Overview
Alchemy is seeking a Senior Site Reliability Engineer to join our platform reliability team. You will design, build, and operate scalable, highly available services powering Alchemy's products. You will own incident response, monitoring, and reliability improvements across distributed cloud-based services.
Responsibilities
- Design, implement, and maintain scalable infrastructure and CI/CD pipelines.
- Own on-call rotations and lead incident response and post-incident reviews.
- Build and maintain observability stack using Prometheus, Grafana, and related tooling.
- Drive reliability improvements with infrastructure as code (Terraform, Kubernetes).
- Collaborate with software engineers to define SLOs/SLIs and perform capacity planning.

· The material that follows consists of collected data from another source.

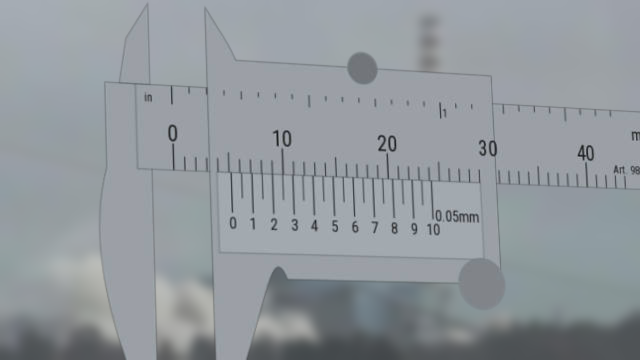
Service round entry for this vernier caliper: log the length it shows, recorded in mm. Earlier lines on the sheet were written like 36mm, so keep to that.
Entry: 5.2mm
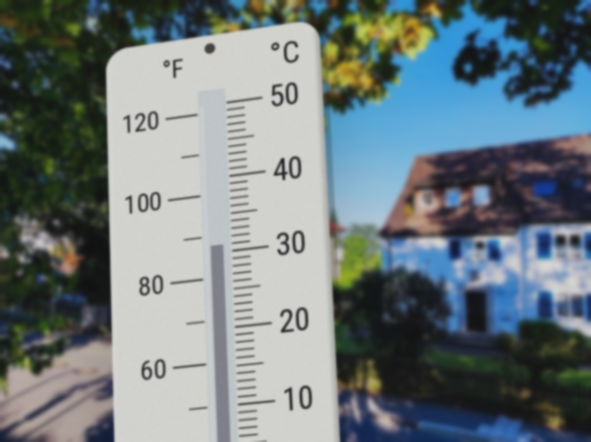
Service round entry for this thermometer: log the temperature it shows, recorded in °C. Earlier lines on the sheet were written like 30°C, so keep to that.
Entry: 31°C
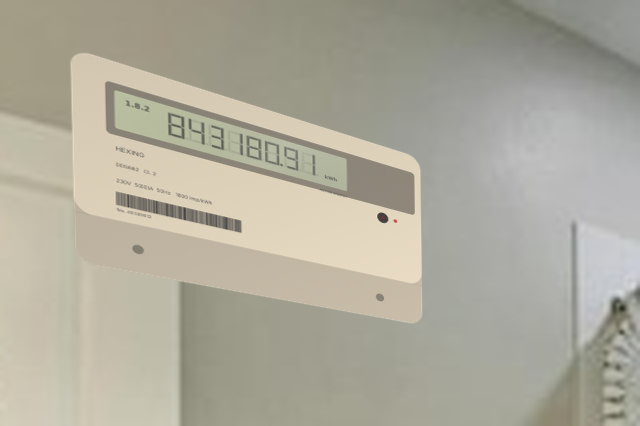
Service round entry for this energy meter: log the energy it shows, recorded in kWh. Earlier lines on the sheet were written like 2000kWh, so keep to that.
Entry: 843180.91kWh
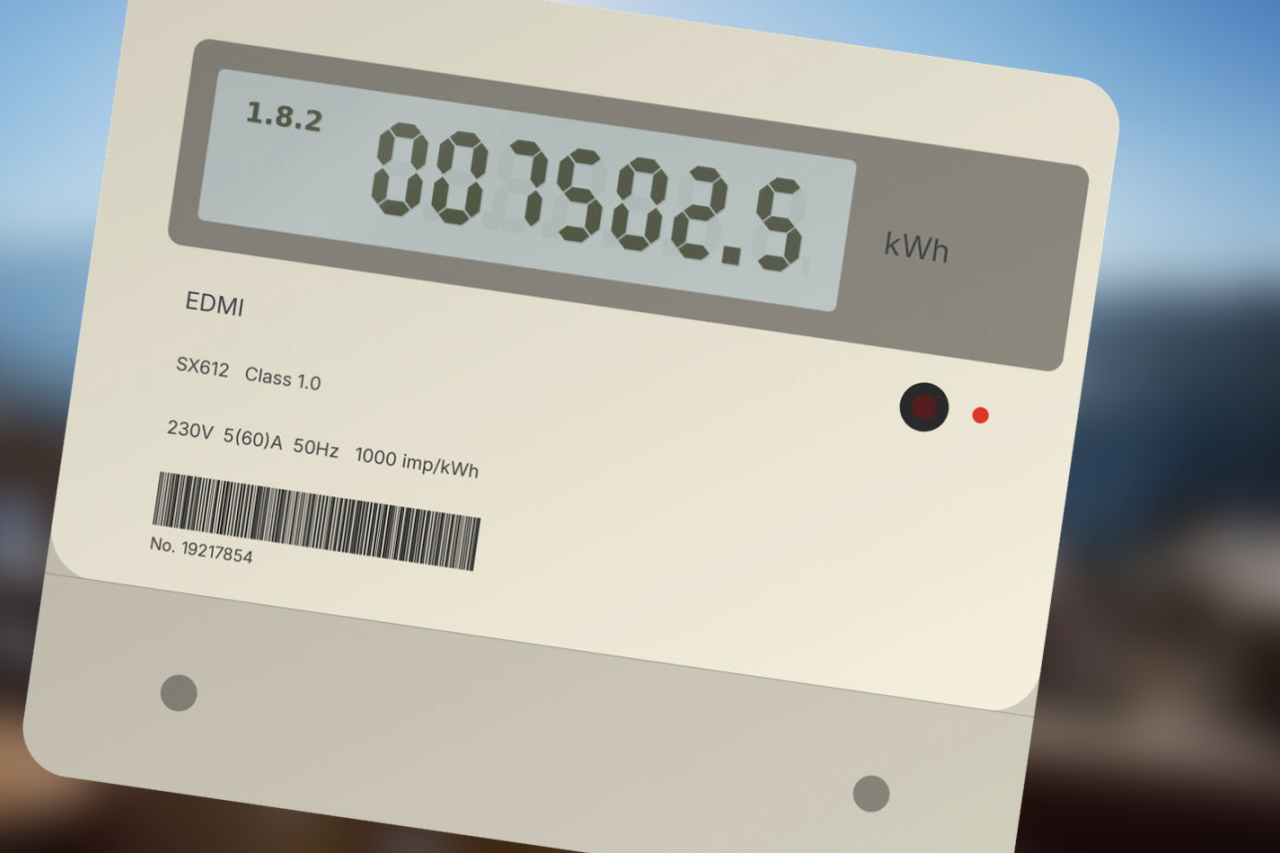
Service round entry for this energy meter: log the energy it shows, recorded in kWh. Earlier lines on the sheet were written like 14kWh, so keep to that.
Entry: 7502.5kWh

- Document runbooks and maintain robust incident playbooks.
Requirements
- 5+ years of Site Reliability Engineering, DevOps, or equivalent experience.
- Strong Linux system administration and networking fundamentals.
- Hands-on experience with cloud providers (AWS, GCP, Azure).
- Proficiency with Kubernetes and container orchestration.
- Experience with Prometheus, Grafana, and monitoring/observability tooling.
- Infrastructure as Code experience (Terraform, CloudFormation).
- Proficiency in at least one language (Go, Python, or similar).
- Excellent communication and collaboration skills.
Nice-to-have
- Experience with Chaos Engineering, SRE practices, and incident management tooling.
- Security-conscious design and compliance considerations.
Benefits
Competitive compensation and stock options, comprehensive health insurance, retirement plan, flexible work arrangements, generous PTO, and opportunities for professional growth at Alchemy.